Die Kritik am deutschen Leistungsbilanzüberschuss perlt inzwischen an Wolfgang Schäuble ab. Doch der Bundesfinanzminister macht es sich zu einfach. Er sollte für einen Abbau der Überschüsse kämpfen, findet StZ-Chefredakteur Joachim Dorfs.

Chefredaktion: Joachim Dorfs (jd)

Stuttgart - Vermutlich ist es Wolfgang Schäuble nach Jahren der Kritik inzwischen eher lästig als unangenehm. Auch bei der diesjährigen Tagung der internationalen Finanzinstitutionen IWF und Weltbank muss sich der Bundesfinanzminister harsche Kritik anhören – an den hohen Exporten Deutschlands, dem niedrigen Eurokurs, den geringen heimischen Investitionen, kurz: dem Leistungsbilanzüberschuss.

 

Deutschland exportiert Jahr für Jahr viel mehr Produkte und Dienstleistungen, als es einführt. Auf gewaltige 280 Milliarden Euro oder mehr als acht Prozent des Bruttoinlandsprodukts belief sich der Saldo 2016. Und die Kritik daran besteht nicht nur fort, sie wächst. IWF und EU-Kommission stören sich schon lange an den Ungleichgewichten. Neue Schärfe in die Debatte bringt US-Präsident Donald Trump. Die USA würden durch einen künstlich niedrigen Eurokurs geschädigt und würden sich notfalls mit Handelsschranken gegen vermeintlich unfaire Praktiken wehren. Und nun hat auch noch der einzige Hoffnungsträger bei der französischen Präsidentschaftswahl, der unabhängige Kandidat Emmanuel Macron, ins gleiche Horn geblasen: Der deutsche Überschuss schade allen, postuliert er.

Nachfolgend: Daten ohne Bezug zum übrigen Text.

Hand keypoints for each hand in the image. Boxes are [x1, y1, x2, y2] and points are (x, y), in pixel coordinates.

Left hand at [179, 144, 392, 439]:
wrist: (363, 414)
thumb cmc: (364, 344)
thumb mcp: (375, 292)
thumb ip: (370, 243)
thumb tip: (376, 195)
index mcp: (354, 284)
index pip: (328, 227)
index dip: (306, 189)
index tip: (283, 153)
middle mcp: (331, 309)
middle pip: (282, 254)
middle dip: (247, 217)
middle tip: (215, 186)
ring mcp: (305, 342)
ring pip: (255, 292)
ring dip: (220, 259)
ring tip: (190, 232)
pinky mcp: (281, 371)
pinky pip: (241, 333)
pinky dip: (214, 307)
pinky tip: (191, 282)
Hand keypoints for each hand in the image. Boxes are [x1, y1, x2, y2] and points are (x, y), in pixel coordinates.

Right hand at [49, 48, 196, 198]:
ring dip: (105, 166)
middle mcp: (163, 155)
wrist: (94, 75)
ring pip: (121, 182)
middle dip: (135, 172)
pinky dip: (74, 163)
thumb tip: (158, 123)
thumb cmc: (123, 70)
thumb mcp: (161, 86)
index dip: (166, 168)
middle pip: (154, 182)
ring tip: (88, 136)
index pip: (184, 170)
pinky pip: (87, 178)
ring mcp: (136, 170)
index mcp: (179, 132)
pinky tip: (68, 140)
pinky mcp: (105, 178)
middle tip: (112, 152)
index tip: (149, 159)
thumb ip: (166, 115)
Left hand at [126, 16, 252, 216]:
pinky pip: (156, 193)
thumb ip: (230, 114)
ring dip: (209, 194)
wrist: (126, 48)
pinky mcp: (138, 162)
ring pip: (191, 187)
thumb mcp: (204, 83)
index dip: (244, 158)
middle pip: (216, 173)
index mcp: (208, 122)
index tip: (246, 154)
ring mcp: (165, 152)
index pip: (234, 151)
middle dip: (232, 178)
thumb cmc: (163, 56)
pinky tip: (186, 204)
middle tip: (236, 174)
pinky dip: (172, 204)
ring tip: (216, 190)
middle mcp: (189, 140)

Bundesregierung weist die Vorwürfe zurück

Nun hat sich Schäuble trotz seiner jahrelangen Routine im Abwehren solcher Vorwürfe vor seiner Reise nach Washington noch einmal extra munitionieren lassen. Im Kern, so haben es ihm die Experten des CDU-geführten Finanz- und des SPD-geführten Wirtschaftsministeriums angeblich nach langem Ringen aufgeschrieben, könne die Bundesregierung kaum etwas dagegen unternehmen. Wenn deutsche Produkte so gut seien, dass die ganze Welt sie kaufen wolle, wer möge dagegen etwas sagen? Der Eurokurs liege, leider, außerhalb der Reichweite der Politik. Da mögen sich die Kritiker doch an die Europäische Zentralbank wenden. Zudem sei die Bundesregierung nicht tatenlos geblieben, sondern habe etwa den Mindestlohn eingeführt und die öffentlichen Investitionen erhöht, so dass die Inlandsnachfrage gestiegen sei. Gepaart mit den überdurchschnittlichen Lohnsteigerungen für die Arbeitnehmer werde der Leistungsbilanzüberschuss in den kommenden Jahren ohnehin sinken. So weit ist die große Koalition also einig, und so weit hat sie auch recht.

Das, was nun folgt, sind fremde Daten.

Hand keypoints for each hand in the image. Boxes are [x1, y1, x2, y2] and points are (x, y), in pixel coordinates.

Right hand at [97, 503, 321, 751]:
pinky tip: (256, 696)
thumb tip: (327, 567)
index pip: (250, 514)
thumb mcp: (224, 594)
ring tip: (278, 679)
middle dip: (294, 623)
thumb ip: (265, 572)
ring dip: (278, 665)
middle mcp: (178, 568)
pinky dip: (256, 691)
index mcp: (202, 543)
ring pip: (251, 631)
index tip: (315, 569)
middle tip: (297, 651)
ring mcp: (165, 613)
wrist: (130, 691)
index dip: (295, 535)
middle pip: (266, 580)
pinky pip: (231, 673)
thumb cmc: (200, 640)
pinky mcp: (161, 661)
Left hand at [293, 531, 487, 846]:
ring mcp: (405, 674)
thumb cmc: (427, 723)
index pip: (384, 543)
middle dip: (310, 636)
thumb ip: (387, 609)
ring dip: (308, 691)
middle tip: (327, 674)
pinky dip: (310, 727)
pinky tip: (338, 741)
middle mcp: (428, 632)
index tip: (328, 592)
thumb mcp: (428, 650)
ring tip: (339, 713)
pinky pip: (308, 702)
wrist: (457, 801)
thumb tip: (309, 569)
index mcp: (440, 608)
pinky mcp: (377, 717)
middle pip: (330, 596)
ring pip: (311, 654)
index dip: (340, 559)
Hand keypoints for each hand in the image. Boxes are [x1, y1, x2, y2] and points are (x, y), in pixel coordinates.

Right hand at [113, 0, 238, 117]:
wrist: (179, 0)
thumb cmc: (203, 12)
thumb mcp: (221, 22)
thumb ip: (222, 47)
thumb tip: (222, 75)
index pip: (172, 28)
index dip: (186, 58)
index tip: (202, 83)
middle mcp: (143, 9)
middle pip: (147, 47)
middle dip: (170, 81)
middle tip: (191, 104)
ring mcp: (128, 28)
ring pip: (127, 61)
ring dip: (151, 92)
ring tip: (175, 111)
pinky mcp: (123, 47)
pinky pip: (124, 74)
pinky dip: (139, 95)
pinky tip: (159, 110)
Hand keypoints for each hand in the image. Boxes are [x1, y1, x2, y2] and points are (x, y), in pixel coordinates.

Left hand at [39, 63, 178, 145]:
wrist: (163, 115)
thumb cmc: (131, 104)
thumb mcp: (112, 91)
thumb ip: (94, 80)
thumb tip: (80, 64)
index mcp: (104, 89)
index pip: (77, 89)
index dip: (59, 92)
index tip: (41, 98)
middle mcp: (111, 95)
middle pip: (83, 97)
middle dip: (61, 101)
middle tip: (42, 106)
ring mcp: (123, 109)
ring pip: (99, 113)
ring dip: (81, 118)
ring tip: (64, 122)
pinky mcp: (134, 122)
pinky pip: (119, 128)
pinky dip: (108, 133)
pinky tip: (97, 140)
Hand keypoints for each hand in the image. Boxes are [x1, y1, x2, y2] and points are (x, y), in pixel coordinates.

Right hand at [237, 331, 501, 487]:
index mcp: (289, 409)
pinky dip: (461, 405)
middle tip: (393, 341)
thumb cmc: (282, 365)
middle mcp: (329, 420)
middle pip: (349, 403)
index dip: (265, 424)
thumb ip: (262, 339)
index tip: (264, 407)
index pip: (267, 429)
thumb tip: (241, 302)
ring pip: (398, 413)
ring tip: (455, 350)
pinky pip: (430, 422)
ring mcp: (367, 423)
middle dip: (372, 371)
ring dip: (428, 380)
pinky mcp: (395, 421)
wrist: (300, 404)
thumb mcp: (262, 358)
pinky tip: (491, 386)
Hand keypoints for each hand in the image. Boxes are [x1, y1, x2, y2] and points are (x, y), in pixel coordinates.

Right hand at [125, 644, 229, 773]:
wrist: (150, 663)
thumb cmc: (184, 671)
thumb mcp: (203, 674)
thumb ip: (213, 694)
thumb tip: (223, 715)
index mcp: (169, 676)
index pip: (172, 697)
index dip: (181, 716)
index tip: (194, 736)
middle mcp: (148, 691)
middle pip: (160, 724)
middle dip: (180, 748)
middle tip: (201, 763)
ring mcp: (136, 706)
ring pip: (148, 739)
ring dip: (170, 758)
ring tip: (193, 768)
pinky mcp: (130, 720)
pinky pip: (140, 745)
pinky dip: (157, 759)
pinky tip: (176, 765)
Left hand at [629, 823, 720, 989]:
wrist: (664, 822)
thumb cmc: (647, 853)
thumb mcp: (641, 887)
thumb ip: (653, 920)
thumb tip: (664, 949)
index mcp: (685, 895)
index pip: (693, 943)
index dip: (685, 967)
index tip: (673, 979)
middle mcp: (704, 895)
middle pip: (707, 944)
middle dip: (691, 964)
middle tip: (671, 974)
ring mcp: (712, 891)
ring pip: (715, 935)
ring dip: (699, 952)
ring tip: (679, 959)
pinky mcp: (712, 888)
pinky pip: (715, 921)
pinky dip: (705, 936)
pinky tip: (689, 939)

Schäuble macht es sich zu einfach

Und doch machen es sich Schäuble und das schwarz-rote Bündnis zu einfach. Der Stärke deutscher Unternehmen im Export steht nämlich eine Konsum- und vor allem Investitionsschwäche im Inland gegenüber – der Handelsexperte Gabriel Felbermayr vom Münchener Ifo-Institut nennt dies das Yin und das Yang der Leistungsbilanz. Die genannten rund 280 Milliarden Euro im Jahr finden nämlich keine Verwendung in Deutschland. Sie werden entweder gespart – was angesichts der alternden Bevölkerung sinnvoll ist – oder im Ausland investiert. Doch die Bundesregierung kann sehr wohl handeln: Sie kann dafür sorgen, dass die Verbraucher mehr Geld zum Konsum in der Tasche haben, sie kann selbst mehr investieren und sie kann vor allem dafür sorgen, dass es Unternehmen als lohnend ansehen, in Deutschland zu investieren. Staatliche Programme etwa zur Verbesserung der Infrastruktur mögen schön und gut sein, doch viel nachhaltiger und wichtiger sind private Investitionen.

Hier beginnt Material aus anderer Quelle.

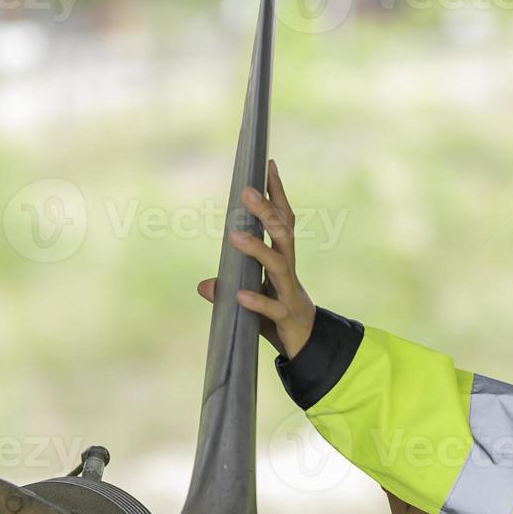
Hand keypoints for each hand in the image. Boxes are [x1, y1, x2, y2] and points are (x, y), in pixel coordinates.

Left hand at [197, 159, 316, 358]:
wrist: (308, 348)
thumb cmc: (279, 317)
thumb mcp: (252, 299)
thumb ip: (229, 290)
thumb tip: (204, 285)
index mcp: (282, 261)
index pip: (283, 221)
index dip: (276, 194)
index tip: (268, 165)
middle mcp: (288, 271)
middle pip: (283, 235)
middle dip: (266, 212)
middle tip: (246, 192)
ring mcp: (289, 293)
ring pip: (278, 264)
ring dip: (257, 249)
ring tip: (234, 236)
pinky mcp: (287, 318)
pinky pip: (272, 308)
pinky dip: (257, 300)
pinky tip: (239, 295)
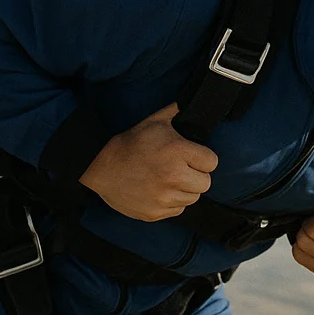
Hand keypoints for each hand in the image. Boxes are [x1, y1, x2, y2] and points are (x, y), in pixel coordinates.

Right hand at [78, 103, 217, 220]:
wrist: (101, 168)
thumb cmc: (131, 143)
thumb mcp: (155, 121)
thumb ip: (178, 111)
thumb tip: (196, 101)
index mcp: (178, 152)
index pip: (212, 162)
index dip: (203, 158)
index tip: (193, 156)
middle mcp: (174, 177)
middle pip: (206, 183)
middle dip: (197, 175)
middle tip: (182, 168)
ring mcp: (164, 198)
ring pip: (193, 198)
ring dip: (185, 189)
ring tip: (170, 178)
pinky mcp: (155, 213)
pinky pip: (178, 210)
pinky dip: (173, 202)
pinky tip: (160, 190)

Schon bei der Frage der Steuersenkung für die privaten Haushalte liegen Rote und Schwarze trotz der nachgewiesenen hohen Belastung deutscher Steuerzahler überkreuz. Doch wer substanziell etwas verbessern will, der muss weitergehen und die Unternehmenssteuern senken. Gutschriften für Unternehmen, die mehr forschen, Überprüfung der Bürokratie, bessere Abschreibungsmöglichkeiten: Das wären Maßnahmen, die wirklich helfen. Spätestens hier enden die Gemeinsamkeiten der großen Koalition. Es wäre ein Thema, über das es sich zu streiten lohnt.